What you will do: Could you quote the stretch of the long service leave passage from "43For Mr Rechlin, the" through "could be supported."?

Text block:
42That is an important consideration in this case, given the various consequences which would flow from the competing constructions which the parties contended for.
43For Mr Rechlin, the view was urged that if his construction of s 4(2)(a)(iii) were not accepted, it would permit unscrupulous employers to dismiss workers for reason of serious and wilful misconduct, even when they had no proper basis for such a decision. That would leave employees in the position where they would have to pursue their rights, and would give employers the opportunity, when faced with such a challenge, to search for information by which the decision, which had no real basis at the time it was made, could be supported.
44That is certainly a possibility which should be considered, when the competing constructions are considered. Also to be considered, however, are other potential consequences of the construction for which Mr Rechlin contended.
45One important consequence which must be considered is that on Mr Rechlin's approach, a worker whose employment was terminated by the employer for serious and wilful misconduct, would have an entitlement to long service leave, if the information on which the employer had acted on termination, was later proven to establish only that there had been serious misconduct, but did not establish that it was wilful. In that event the worker would have an entitlement to be paid proportional long service leave.
46Even if there had in fact been both serious and wilful misconduct, which the worker had been able to conceal and information had later come to light, which the employer could prove, which established beyond question that the misconduct had also been wilful, the worker would have an entitlement to payment of long service leave. That is a result which the words of s4(2)(a)(iii) do not comfortably accommodate.

Dataset extract:

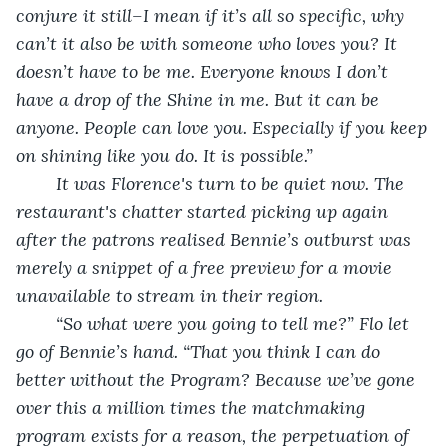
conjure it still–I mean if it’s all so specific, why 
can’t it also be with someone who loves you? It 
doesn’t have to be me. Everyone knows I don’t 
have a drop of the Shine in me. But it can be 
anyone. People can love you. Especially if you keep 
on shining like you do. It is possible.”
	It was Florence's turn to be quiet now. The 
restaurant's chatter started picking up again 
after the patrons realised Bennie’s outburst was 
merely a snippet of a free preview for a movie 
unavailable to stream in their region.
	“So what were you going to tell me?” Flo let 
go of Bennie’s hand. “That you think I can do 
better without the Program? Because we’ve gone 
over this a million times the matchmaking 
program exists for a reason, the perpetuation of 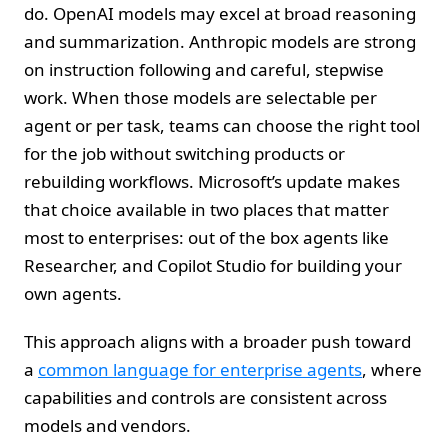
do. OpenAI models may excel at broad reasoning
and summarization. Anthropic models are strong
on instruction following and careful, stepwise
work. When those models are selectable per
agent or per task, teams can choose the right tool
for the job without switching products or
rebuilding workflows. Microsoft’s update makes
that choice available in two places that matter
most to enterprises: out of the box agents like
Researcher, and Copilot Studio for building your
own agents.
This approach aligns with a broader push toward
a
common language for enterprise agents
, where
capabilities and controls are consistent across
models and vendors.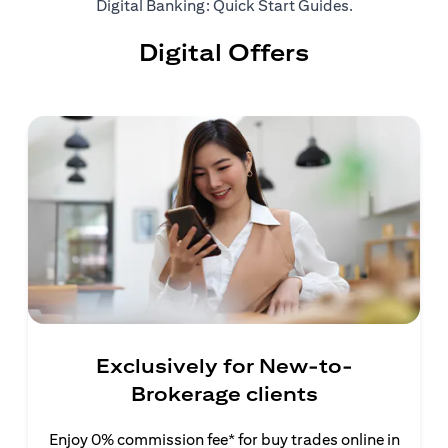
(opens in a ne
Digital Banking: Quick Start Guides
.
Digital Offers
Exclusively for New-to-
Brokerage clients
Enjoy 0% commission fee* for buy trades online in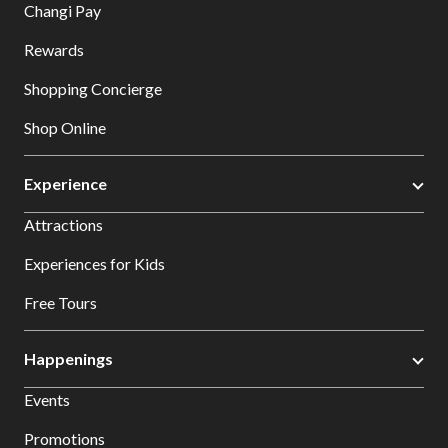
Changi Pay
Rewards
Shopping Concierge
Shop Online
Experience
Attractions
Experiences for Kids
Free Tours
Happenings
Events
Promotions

Your solution:
43For Mr Rechlin, the view was urged that if his construction of s 4(2)(a)(iii) were not accepted, it would permit unscrupulous employers to dismiss workers for reason of serious and wilful misconduct, even when they had no proper basis for such a decision. That would leave employees in the position where they would have to pursue their rights, and would give employers the opportunity, when faced with such a challenge, to search for information by which the decision, which had no real basis at the time it was made, could be supported.